[[ PROVIDED DATA open ]]

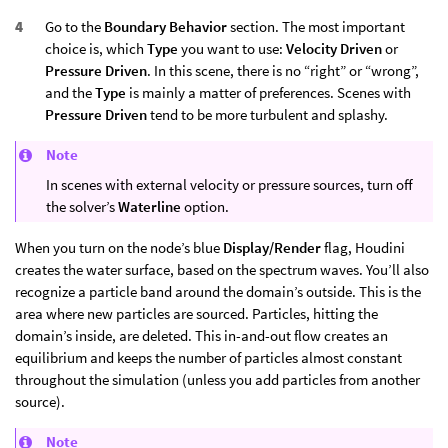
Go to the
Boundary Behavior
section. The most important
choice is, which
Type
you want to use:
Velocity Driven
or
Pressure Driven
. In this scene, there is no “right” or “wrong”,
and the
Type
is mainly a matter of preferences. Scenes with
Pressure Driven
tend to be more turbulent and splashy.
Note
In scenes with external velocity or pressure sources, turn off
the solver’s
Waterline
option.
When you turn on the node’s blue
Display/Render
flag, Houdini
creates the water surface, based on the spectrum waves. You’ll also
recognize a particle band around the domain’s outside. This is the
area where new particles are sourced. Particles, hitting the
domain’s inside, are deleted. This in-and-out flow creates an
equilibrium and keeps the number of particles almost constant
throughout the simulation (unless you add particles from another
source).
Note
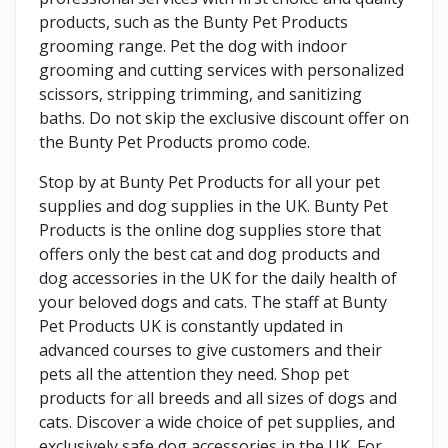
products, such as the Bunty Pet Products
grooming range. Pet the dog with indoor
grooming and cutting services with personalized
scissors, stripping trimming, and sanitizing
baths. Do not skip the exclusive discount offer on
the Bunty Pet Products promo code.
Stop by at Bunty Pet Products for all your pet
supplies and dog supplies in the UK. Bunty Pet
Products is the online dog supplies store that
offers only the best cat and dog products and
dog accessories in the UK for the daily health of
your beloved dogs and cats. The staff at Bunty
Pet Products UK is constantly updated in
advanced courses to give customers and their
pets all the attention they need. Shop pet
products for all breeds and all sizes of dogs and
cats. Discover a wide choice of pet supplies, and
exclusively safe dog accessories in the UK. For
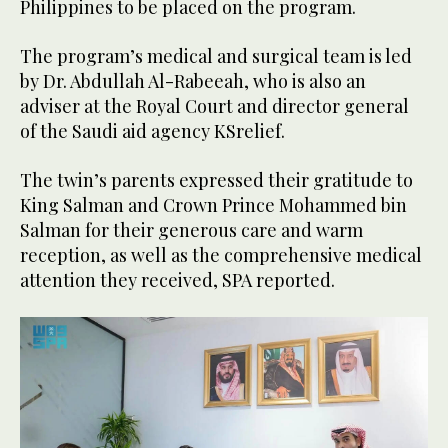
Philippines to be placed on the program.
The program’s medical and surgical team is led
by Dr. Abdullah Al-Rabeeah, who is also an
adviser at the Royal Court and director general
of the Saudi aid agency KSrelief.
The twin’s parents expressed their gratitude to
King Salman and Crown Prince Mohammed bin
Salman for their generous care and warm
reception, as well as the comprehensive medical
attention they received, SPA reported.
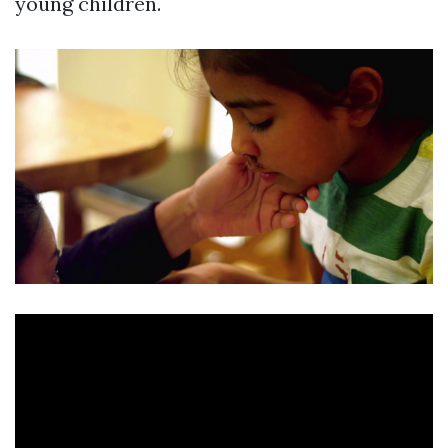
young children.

[[ PROVIDED DATA closed ]]

Here the job is to print all the data exactly, skipping any image.

Go to the
Boundary Behavior
section. The most important
choice is, which
Type
you want to use:
Velocity Driven
or
Pressure Driven
. In this scene, there is no “right” or “wrong”,
and the
Type
is mainly a matter of preferences. Scenes with
Pressure Driven
tend to be more turbulent and splashy.
Note
In scenes with external velocity or pressure sources, turn off
the solver’s
Waterline
option.
When you turn on the node’s blue
Display/Render
flag, Houdini
creates the water surface, based on the spectrum waves. You’ll also
recognize a particle band around the domain’s outside. This is the
area where new particles are sourced. Particles, hitting the
domain’s inside, are deleted. This in-and-out flow creates an
equilibrium and keeps the number of particles almost constant
throughout the simulation (unless you add particles from another
source).
Note
products, such as the Bunty Pet Products
grooming range. Pet the dog with indoor
grooming and cutting services with personalized
scissors, stripping trimming, and sanitizing
baths. Do not skip the exclusive discount offer on
the Bunty Pet Products promo code.
Stop by at Bunty Pet Products for all your pet
supplies and dog supplies in the UK. Bunty Pet
Products is the online dog supplies store that
offers only the best cat and dog products and
dog accessories in the UK for the daily health of
your beloved dogs and cats. The staff at Bunty
Pet Products UK is constantly updated in
advanced courses to give customers and their
pets all the attention they need. Shop pet
products for all breeds and all sizes of dogs and
cats. Discover a wide choice of pet supplies, and
exclusively safe dog accessories in the UK. For
Philippines to be placed on the program.
The program’s medical and surgical team is led
by Dr. Abdullah Al-Rabeeah, who is also an
adviser at the Royal Court and director general
of the Saudi aid agency KSrelief.
The twin’s parents expressed their gratitude to
King Salman and Crown Prince Mohammed bin
Salman for their generous care and warm
reception, as well as the comprehensive medical
attention they received, SPA reported.
young children.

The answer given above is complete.